In 1950 he and Anthony Enahoro founded the Mid-West Party. Enahoro had already started the Mid-West Press and he published the Nigerian newspaper from 1950 to 1953. The Mid-West Party became part of the Action Group in 1951.
Prest was later made regional minister at Ibadan and deputy leader to Obafemi Awolowo, he was subsequently appointed federal minister for communications in 1952. He left the Action Group in 1957.
In 1960 he and his wife Mabel had a son, Anthony Tosan Prest.
In 1971, he was involved in a prominent court case. Then, he challenged the Itsekiri Communal Lands Trust which wanted to use the purported overlord rights of the Olu of Warri over lands in Warri. The overlord rights would have given the trust indirect ownership of all lands including overriding the rights of ownership of landlords.
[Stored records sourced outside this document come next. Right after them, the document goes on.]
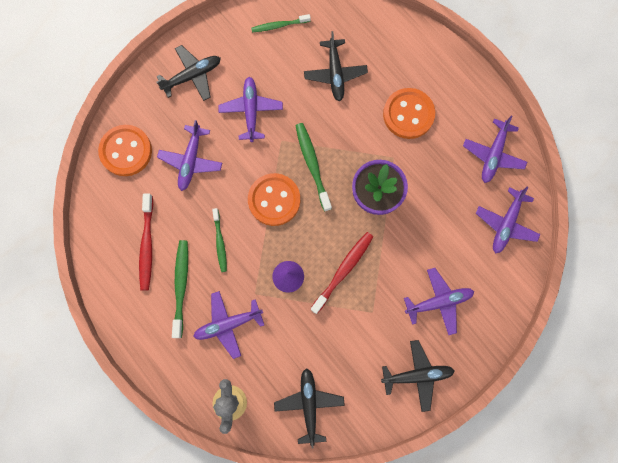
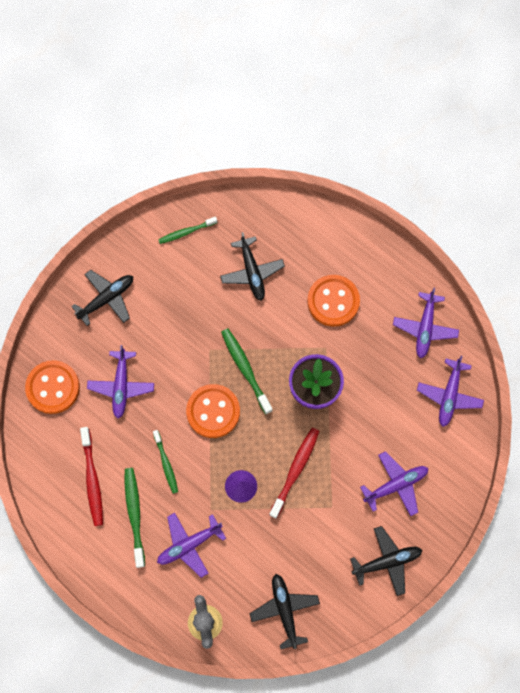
camera: 10 degrees left, 5 degrees down
(251, 110) = (173, 324): purple plane -> none

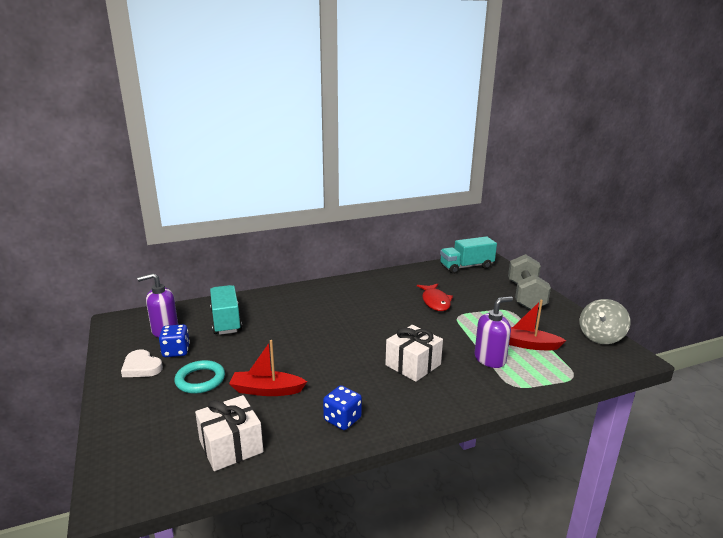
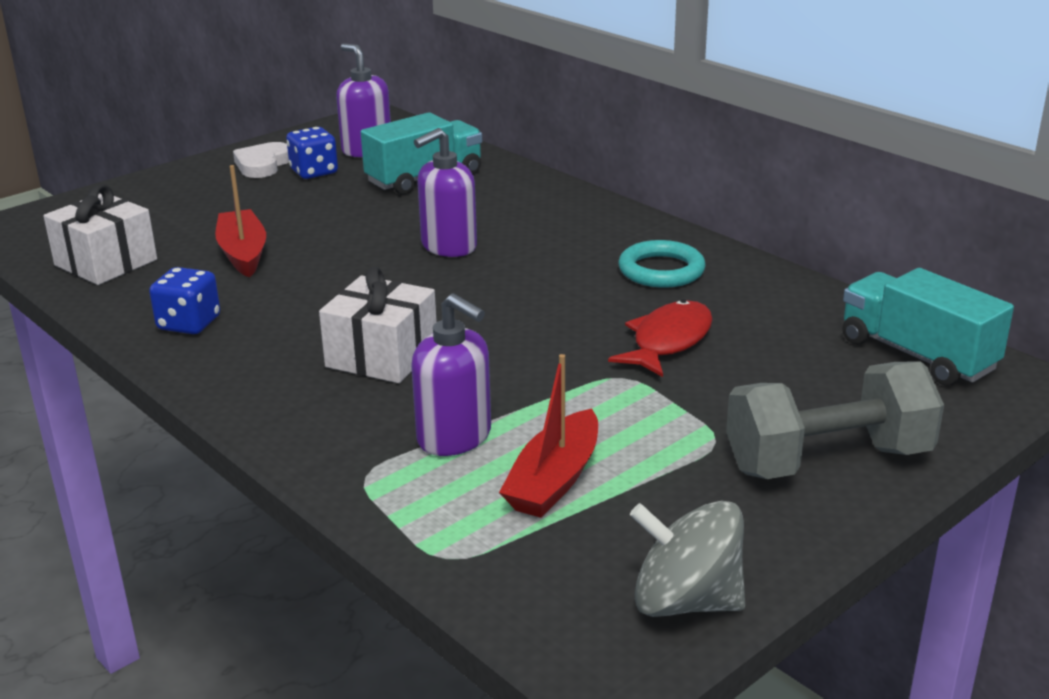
camera: 70 degrees right, 5 degrees up
(200, 380) = (249, 205): turquoise ring -> turquoise ring (661, 270)
(314, 329) = (448, 246): none -> purple soap dispenser
(435, 302) = (668, 341): red fish -> red fish turned 150 degrees clockwise
(526, 344) = (554, 480): red boat -> red boat turned 150 degrees counterclockwise

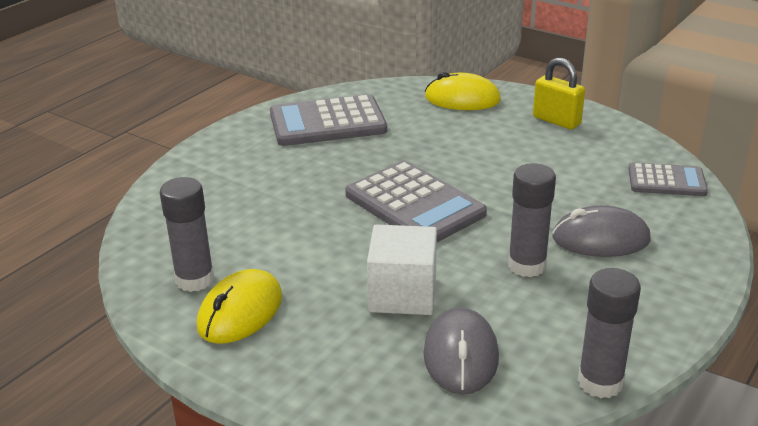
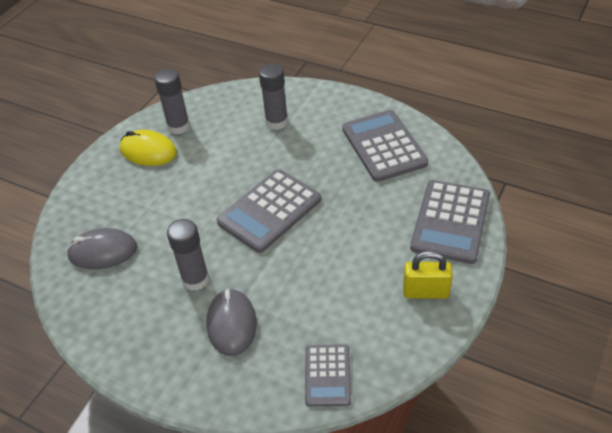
camera: 85 degrees right, 15 degrees up
(402, 294) = (163, 218): white cube -> none
(462, 99) = (450, 222): yellow mouse -> grey calculator
(556, 121) = (425, 292): yellow padlock -> yellow padlock turned 60 degrees clockwise
(600, 382) = (72, 321): grey glue stick -> grey glue stick (276, 122)

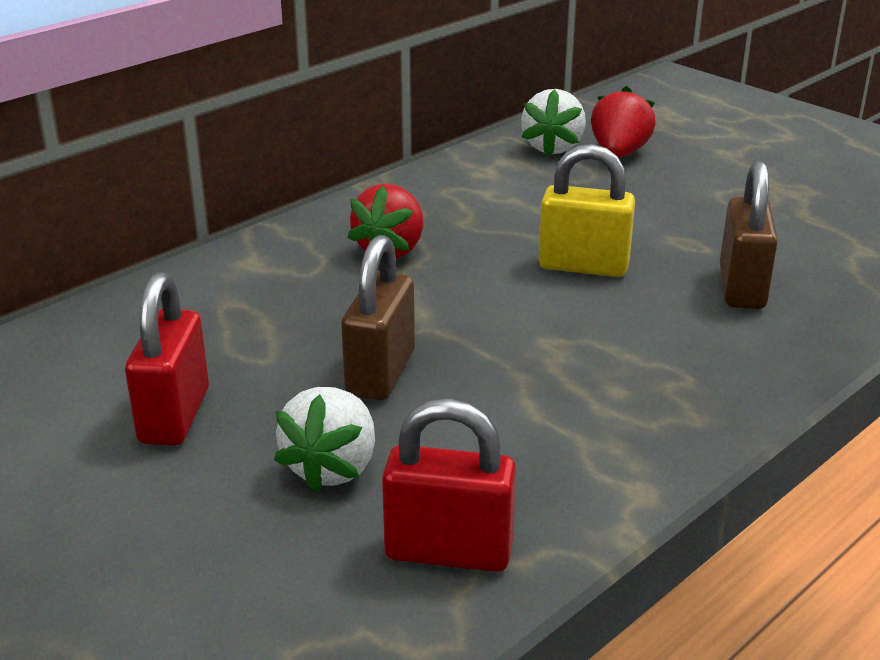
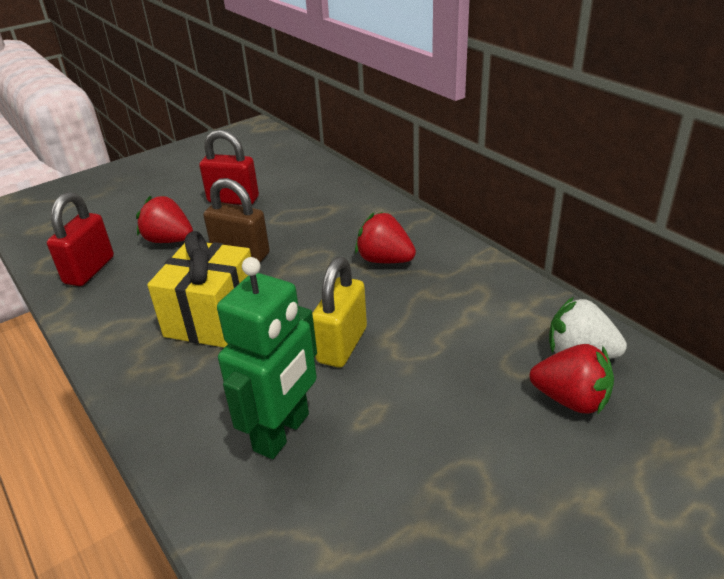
camera: 100 degrees right, 5 degrees up
(332, 467) = (169, 240): white strawberry -> red strawberry
(558, 371) = (212, 318): none -> yellow gift
(742, 288) = (282, 432): brown padlock -> green robot

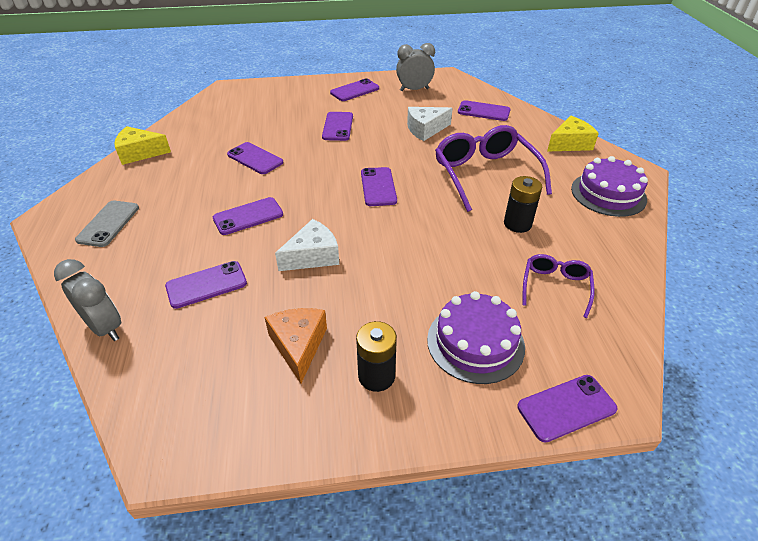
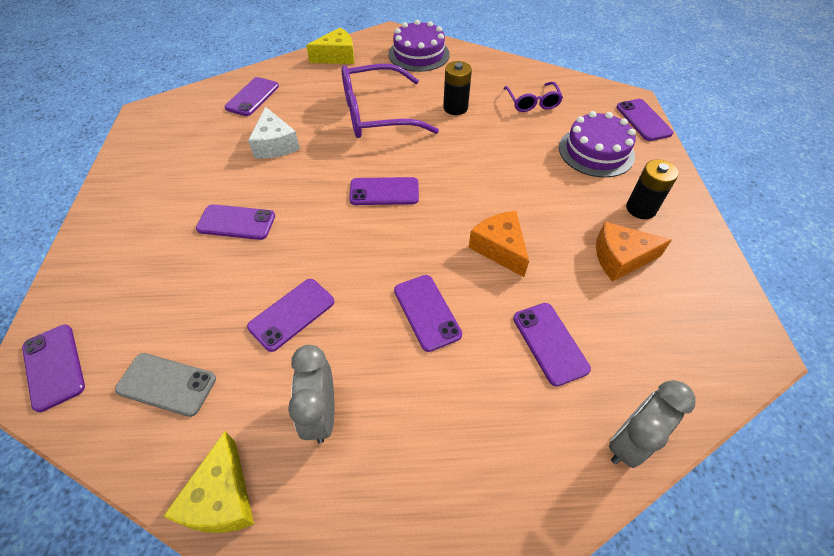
camera: 85 degrees left, 10 degrees up
(108, 223) = (428, 498): grey phone -> grey phone (166, 384)
(313, 256) = (500, 248): white cheese -> orange cheese
(355, 91) = (139, 201): purple phone -> purple phone (54, 366)
(414, 90) = (169, 144): grey clock -> grey clock (321, 414)
(555, 287) = (532, 103): purple glasses -> purple glasses turned 120 degrees counterclockwise
(570, 144) = (337, 56): yellow cheese -> yellow cheese turned 90 degrees clockwise

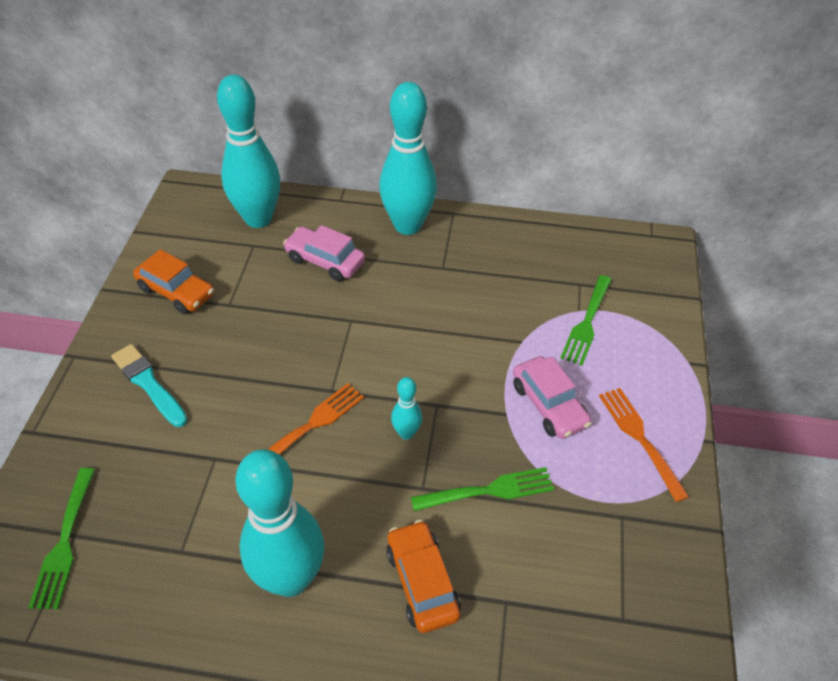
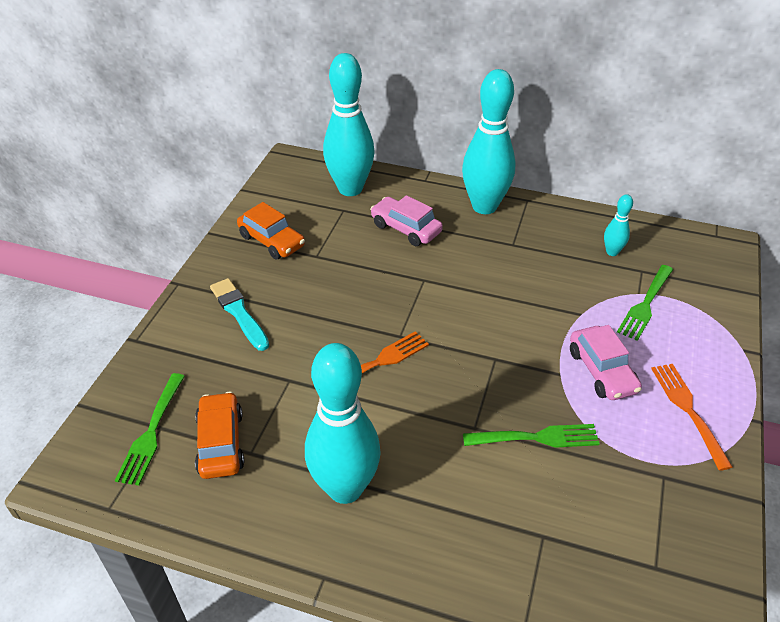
camera: 10 degrees right, 5 degrees down
(406, 433) = (464, 379): turquoise bowling pin -> turquoise bowling pin (612, 252)
(422, 582) = (465, 508): orange car -> orange car (220, 443)

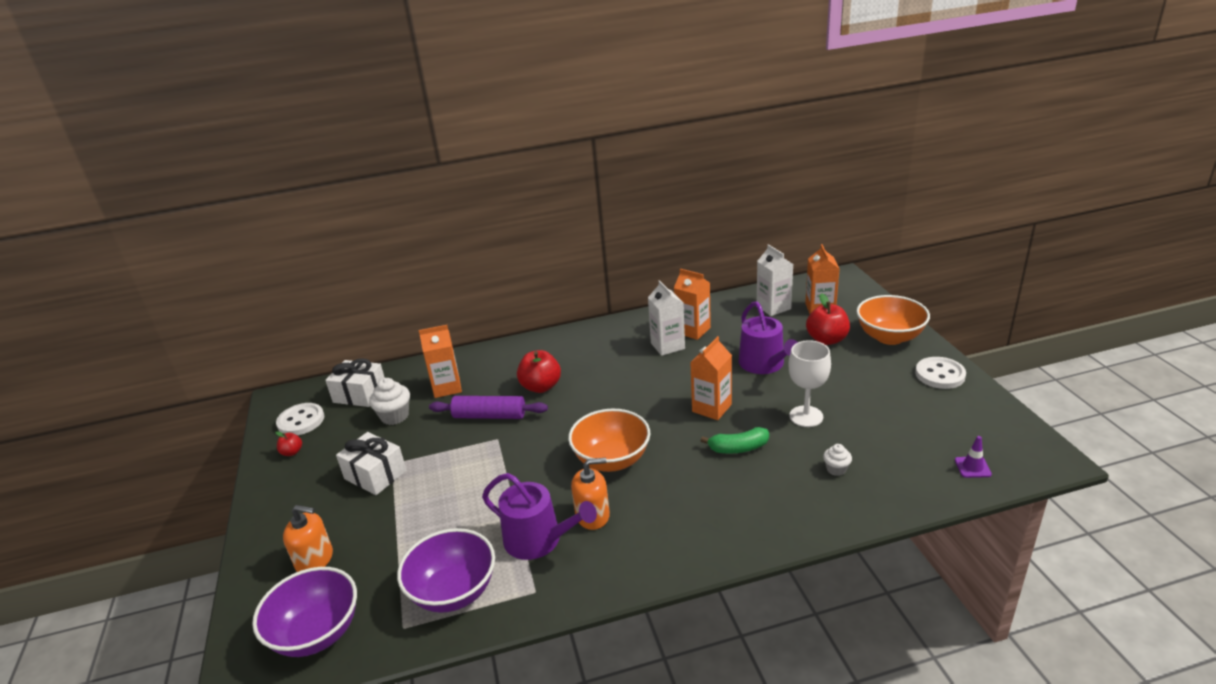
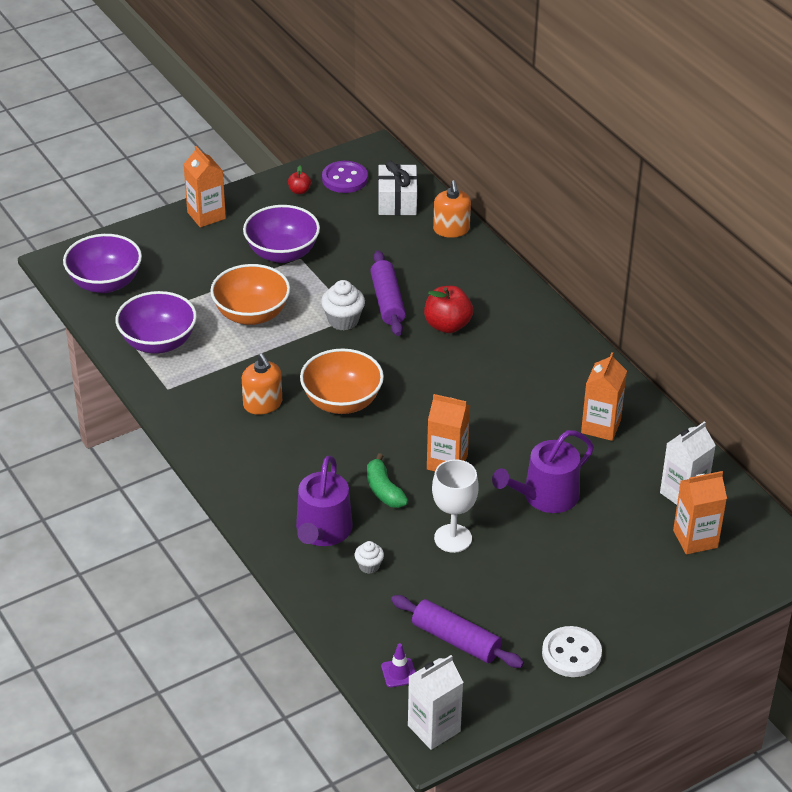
camera: 70 degrees right, 10 degrees up
(301, 421) = (345, 179): white button -> purple button
(315, 560) = (175, 254): orange soap dispenser -> orange soap dispenser (451, 229)
(375, 475) = (282, 253): white gift -> purple bowl
(395, 416) = (369, 237): white cupcake -> white cupcake (343, 320)
(447, 387) = (426, 258): orange carton -> orange carton (206, 215)
(539, 540) = (225, 377): purple watering can -> purple watering can (322, 531)
(667, 346) = (559, 409): white carton -> white carton (434, 728)
(827, 339) = (619, 549): red apple -> none
(889, 337) = (645, 608): orange bowl -> orange bowl (251, 314)
(929, 430) = (456, 640): none -> purple rolling pin

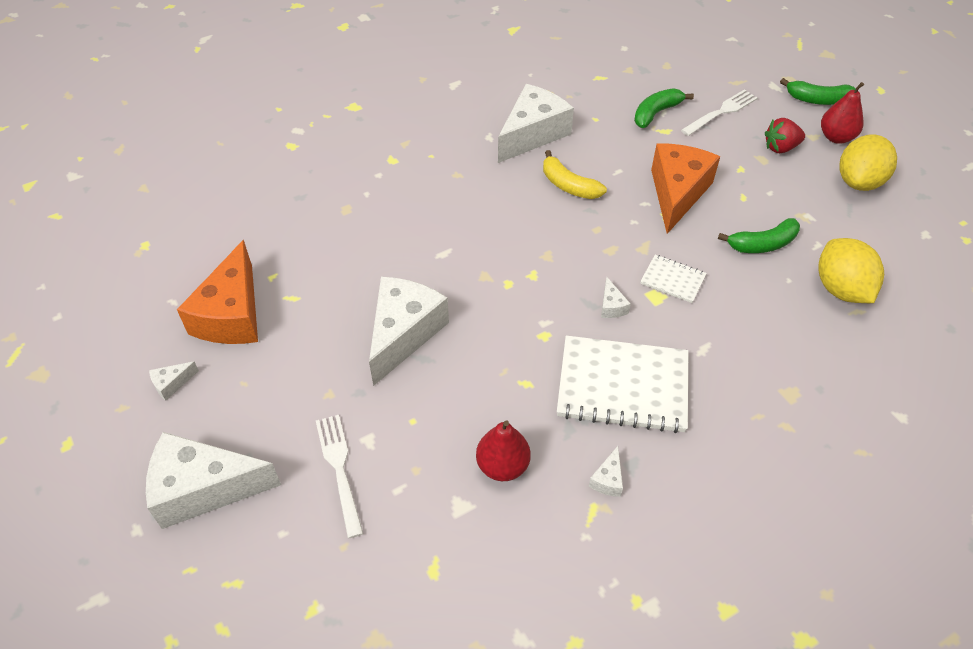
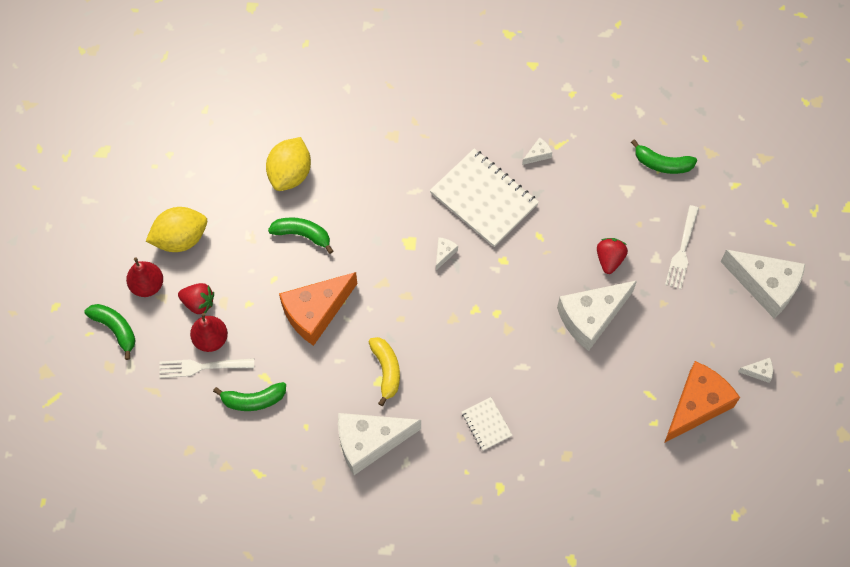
camera: 145 degrees left, 15 degrees up
(425, 405) = (609, 259): none -> red strawberry
(436, 574) = (662, 164): none -> green banana
(502, 466) = (589, 196): red pear -> red pear (211, 339)
(672, 280) = (387, 247): white notebook -> white notebook (486, 424)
However, the communal lands trust lost the case.
He was an Olorogun due to being appointed a traditional chieftain.
Prest died in 1976. His son Chief Anthony Tosan Prest is a businessperson based in Lagos but active in Delta State politics. His grand-daughter is Helen Prest-Ajayi, a former Miss Nigeria in 1979; while his grand-son is Michael Prest, the millionaire brought to fame from the Prest v Petrodel Resources Ltd case in London.